══ PROVIDED INFORMATION

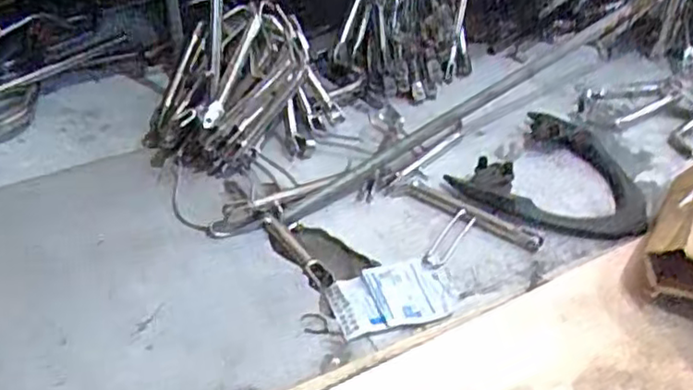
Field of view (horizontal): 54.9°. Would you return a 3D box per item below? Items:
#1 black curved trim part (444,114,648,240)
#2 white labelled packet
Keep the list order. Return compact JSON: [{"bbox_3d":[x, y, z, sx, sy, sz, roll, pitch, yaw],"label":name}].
[{"bbox_3d":[0.344,-0.048,1.122,0.302,0.041,0.302,11,39,13],"label":"black curved trim part"},{"bbox_3d":[0.063,0.135,0.921,0.165,0.009,0.121,-9,39,-13],"label":"white labelled packet"}]

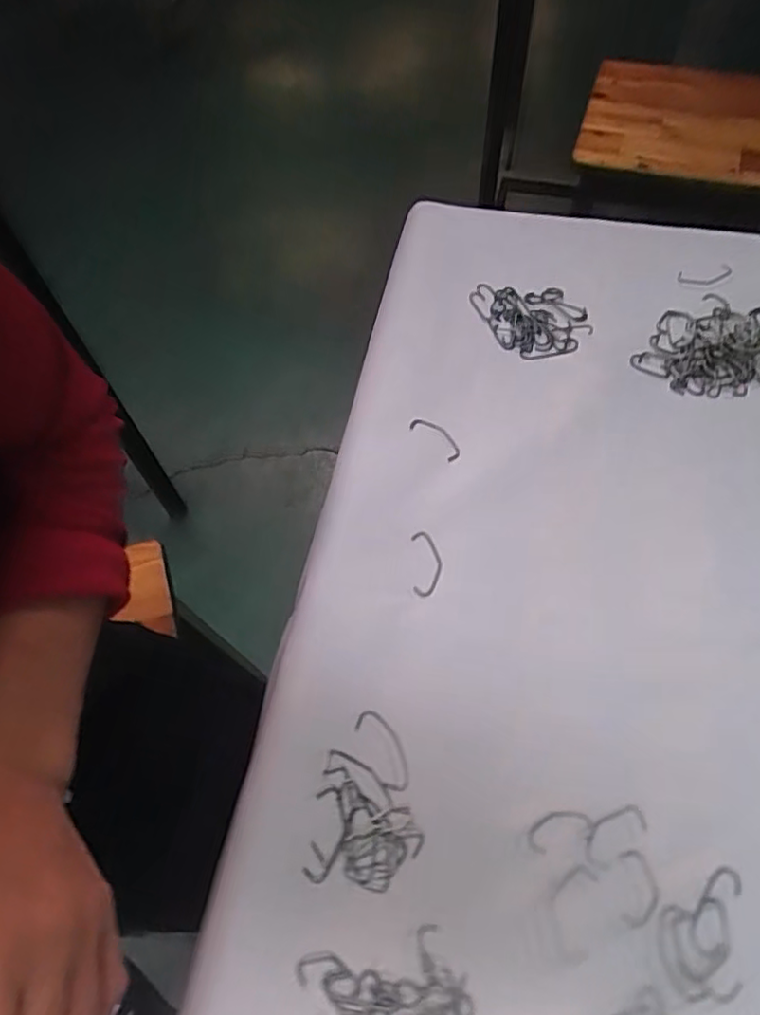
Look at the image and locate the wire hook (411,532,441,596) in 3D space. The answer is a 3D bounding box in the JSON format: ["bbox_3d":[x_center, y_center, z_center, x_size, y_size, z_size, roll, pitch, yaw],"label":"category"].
[{"bbox_3d":[0.031,0.037,0.404,0.018,0.004,0.045,-1,60,2],"label":"wire hook"}]

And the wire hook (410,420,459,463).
[{"bbox_3d":[0.042,-0.052,0.451,0.018,0.005,0.043,-41,67,-19],"label":"wire hook"}]

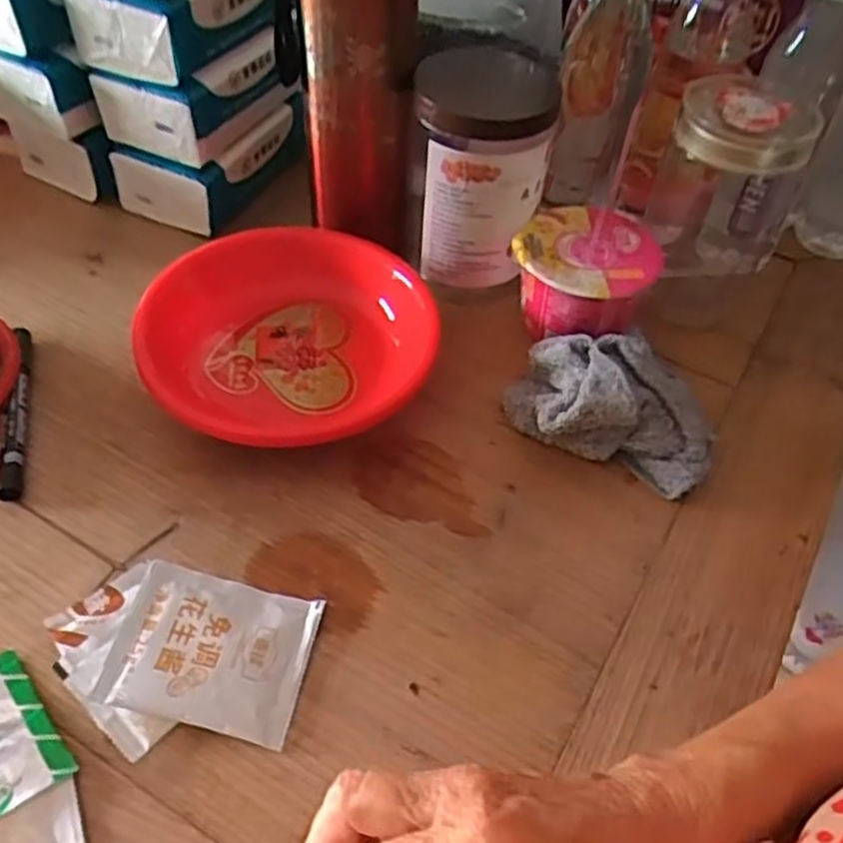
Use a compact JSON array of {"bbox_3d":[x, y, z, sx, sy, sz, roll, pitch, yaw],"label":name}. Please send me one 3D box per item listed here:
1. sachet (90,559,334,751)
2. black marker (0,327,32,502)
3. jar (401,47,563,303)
[{"bbox_3d":[-0.106,0.116,0.401,0.093,0.016,0.077,10,51,4],"label":"sachet"},{"bbox_3d":[-0.255,-0.009,0.494,0.013,0.015,0.139,-9,52,-11],"label":"black marker"},{"bbox_3d":[0.037,-0.172,0.554,0.097,0.139,0.089,2,51,-3],"label":"jar"}]

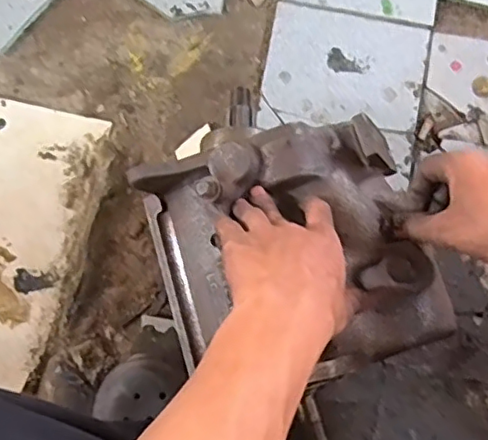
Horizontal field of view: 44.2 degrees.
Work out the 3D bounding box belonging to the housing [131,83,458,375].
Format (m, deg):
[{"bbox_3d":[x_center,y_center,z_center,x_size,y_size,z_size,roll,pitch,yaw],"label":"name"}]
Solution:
[{"bbox_3d":[0.033,0.014,0.505,0.228,0.098,0.228,0,78,1],"label":"housing"}]

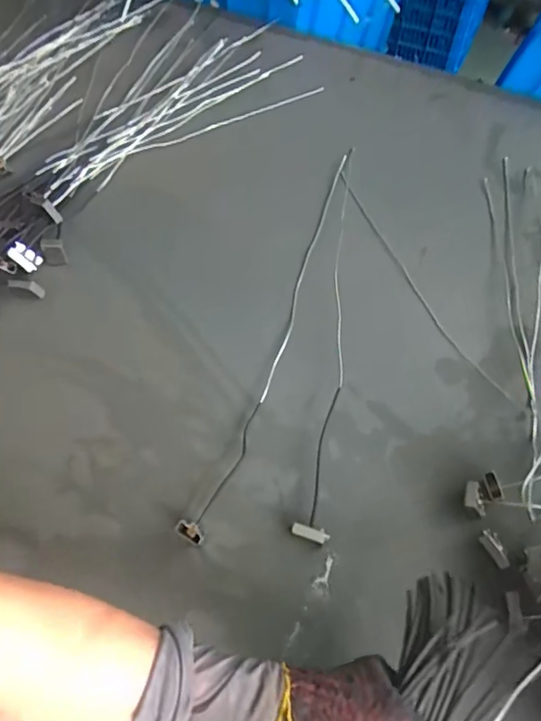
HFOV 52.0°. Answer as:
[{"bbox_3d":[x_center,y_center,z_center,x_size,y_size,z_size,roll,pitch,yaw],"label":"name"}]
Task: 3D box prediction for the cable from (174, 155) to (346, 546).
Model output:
[{"bbox_3d":[0.016,-0.051,0.648,0.031,0.025,0.543,19,64,10],"label":"cable"}]

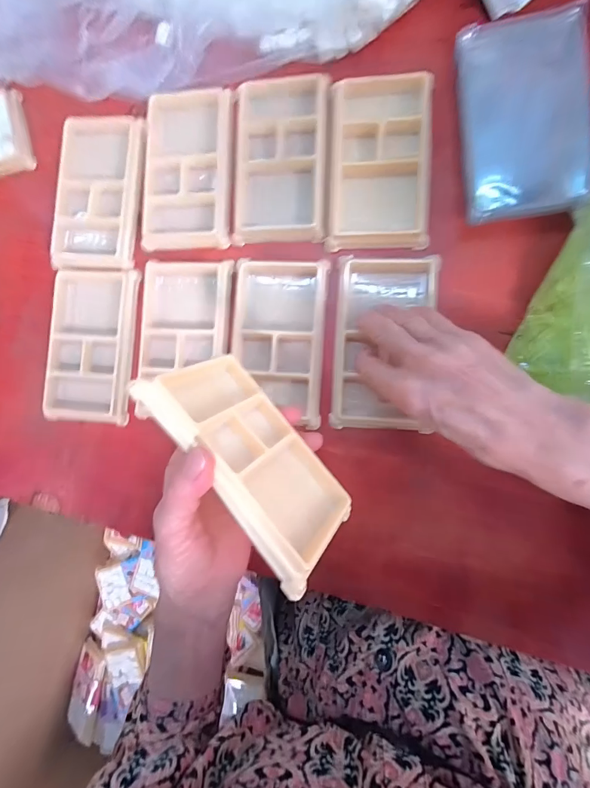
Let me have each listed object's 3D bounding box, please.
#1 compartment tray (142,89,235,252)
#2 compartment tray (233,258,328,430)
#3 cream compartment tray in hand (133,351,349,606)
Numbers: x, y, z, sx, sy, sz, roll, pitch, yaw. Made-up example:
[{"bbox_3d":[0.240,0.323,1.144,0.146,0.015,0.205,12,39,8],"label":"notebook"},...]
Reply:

════

TASK DESCRIPTION -> Give back the material above exactly as written, but omit the images.

PROBLEM SOLUTION ->
Field of view (horizontal): 54.9°. Would you return a 3D box per item below? Items:
#1 black curved trim part (444,114,648,240)
#2 white labelled packet
Keep the list order. Return compact JSON: [{"bbox_3d":[x, y, z, sx, sy, sz, roll, pitch, yaw],"label":name}].
[{"bbox_3d":[0.344,-0.048,1.122,0.302,0.041,0.302,11,39,13],"label":"black curved trim part"},{"bbox_3d":[0.063,0.135,0.921,0.165,0.009,0.121,-9,39,-13],"label":"white labelled packet"}]

Look at the image and locate the wire hook (411,532,441,596) in 3D space. The answer is a 3D bounding box in the JSON format: ["bbox_3d":[x_center, y_center, z_center, x_size, y_size, z_size, roll, pitch, yaw],"label":"category"].
[{"bbox_3d":[0.031,0.037,0.404,0.018,0.004,0.045,-1,60,2],"label":"wire hook"}]

And the wire hook (410,420,459,463).
[{"bbox_3d":[0.042,-0.052,0.451,0.018,0.005,0.043,-41,67,-19],"label":"wire hook"}]

Use a compact JSON array of {"bbox_3d":[x, y, z, sx, sy, sz, roll, pitch, yaw],"label":name}. Please send me one 3D box per item listed here:
1. sachet (90,559,334,751)
2. black marker (0,327,32,502)
3. jar (401,47,563,303)
[{"bbox_3d":[-0.106,0.116,0.401,0.093,0.016,0.077,10,51,4],"label":"sachet"},{"bbox_3d":[-0.255,-0.009,0.494,0.013,0.015,0.139,-9,52,-11],"label":"black marker"},{"bbox_3d":[0.037,-0.172,0.554,0.097,0.139,0.089,2,51,-3],"label":"jar"}]

Horizontal field of view: 44.2 degrees.
Work out the 3D bounding box belonging to the housing [131,83,458,375].
Format (m, deg):
[{"bbox_3d":[x_center,y_center,z_center,x_size,y_size,z_size,roll,pitch,yaw],"label":"name"}]
Solution:
[{"bbox_3d":[0.033,0.014,0.505,0.228,0.098,0.228,0,78,1],"label":"housing"}]

HFOV 52.0°. Answer as:
[{"bbox_3d":[x_center,y_center,z_center,x_size,y_size,z_size,roll,pitch,yaw],"label":"name"}]
Task: 3D box prediction for the cable from (174, 155) to (346, 546).
Model output:
[{"bbox_3d":[0.016,-0.051,0.648,0.031,0.025,0.543,19,64,10],"label":"cable"}]

Let me have each listed object's 3D bounding box, please.
#1 compartment tray (142,89,235,252)
#2 compartment tray (233,258,328,430)
#3 cream compartment tray in hand (133,351,349,606)
Numbers: x, y, z, sx, sy, sz, roll, pitch, yaw. Made-up example:
[{"bbox_3d":[0.240,0.323,1.144,0.146,0.015,0.205,12,39,8],"label":"notebook"},...]
Reply:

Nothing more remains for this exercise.